ネット証券を考えてみる
一個人として、一般消費者の立場から考えてみてください。
銀行や信販会社などの金融機関からローンを借りるという行為は概して、つまらない、面白くない、面倒くさい作業ではないでしょうか。
ローンを借りるというからには、そこに当然そのお金を使って何かモノやサービスを買うという消費行為が裏返しとしてあります。
お金を使ってモノやサービスを買うのは楽しいものです。
住宅、自動車のようなモノは当然として、自己啓発のための学費など自分のために使うお金、また子供の学費や生活費であってさえも何らかの消費を行うというのはまさに人生の1コマ1コマであり、我々の人生はこの消費で成り立っていると言っても過言ではありません。
例えば、車を買う時、洋服を買う時。
世の中にたくさんの商品が出ていますが、この中から自分がほしいと思うものを選ぶ過程。

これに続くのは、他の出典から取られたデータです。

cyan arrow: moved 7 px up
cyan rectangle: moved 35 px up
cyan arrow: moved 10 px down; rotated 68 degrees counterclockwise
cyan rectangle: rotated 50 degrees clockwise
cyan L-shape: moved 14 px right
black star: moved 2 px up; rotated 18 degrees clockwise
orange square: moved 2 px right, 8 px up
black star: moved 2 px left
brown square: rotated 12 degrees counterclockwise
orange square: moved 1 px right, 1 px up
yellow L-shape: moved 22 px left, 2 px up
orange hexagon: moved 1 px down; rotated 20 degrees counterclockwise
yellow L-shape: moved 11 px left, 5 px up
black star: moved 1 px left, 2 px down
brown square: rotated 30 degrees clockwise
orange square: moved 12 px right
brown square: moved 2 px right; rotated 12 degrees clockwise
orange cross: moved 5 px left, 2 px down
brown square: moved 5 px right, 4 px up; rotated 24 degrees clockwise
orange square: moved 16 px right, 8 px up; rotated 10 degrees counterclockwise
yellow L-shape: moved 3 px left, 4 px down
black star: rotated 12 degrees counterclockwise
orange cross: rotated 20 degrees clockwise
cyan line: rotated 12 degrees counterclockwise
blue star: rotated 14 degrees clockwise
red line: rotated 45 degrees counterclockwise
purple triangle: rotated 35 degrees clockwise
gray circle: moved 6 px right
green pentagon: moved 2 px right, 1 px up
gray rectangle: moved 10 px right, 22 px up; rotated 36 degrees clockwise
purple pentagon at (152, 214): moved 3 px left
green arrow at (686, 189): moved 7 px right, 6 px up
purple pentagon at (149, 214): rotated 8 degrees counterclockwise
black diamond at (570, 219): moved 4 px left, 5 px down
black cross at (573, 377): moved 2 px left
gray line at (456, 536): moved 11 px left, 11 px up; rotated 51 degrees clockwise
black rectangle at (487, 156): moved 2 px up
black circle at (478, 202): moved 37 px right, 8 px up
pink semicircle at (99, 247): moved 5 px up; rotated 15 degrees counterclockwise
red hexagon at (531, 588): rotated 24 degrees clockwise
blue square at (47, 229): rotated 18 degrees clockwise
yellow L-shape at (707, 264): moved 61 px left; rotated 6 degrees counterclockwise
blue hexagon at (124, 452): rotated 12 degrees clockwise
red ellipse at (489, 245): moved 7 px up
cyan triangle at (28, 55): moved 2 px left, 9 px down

この商品はここが気に入ったけれどもこの部分は嫌い、などと品定めする過程。
これは多かれ少なかれ「楽しい」行為であり、「買い物は面倒くさい」と言う人でも少なくとも「不愉快」な行為ではないはずです。
ひるがえって、その買い物あるいは消費のためにお金を借りるということはどういう経験かというと、経験のない人にはまずどのようなことかそもそも想像しにくいことでしょう。
実際に住宅ローンや自動車ローンの借入れの経験のある人でも、そのとき何をどうやって決めたか、手続きをしたか、明確に言える人は少ないと思います。
もっと言えば、面倒くさかったので言われるままにローンを借りた、またそのプロセスが愉快ではなかったという記憶をお持ちの方も多いことでしょう。
本来、モノやサービスを買うという消費行為を可能にするお金の調達は、消費そのものと同じくらい重要な、注意を要する行動のはずなのに、です。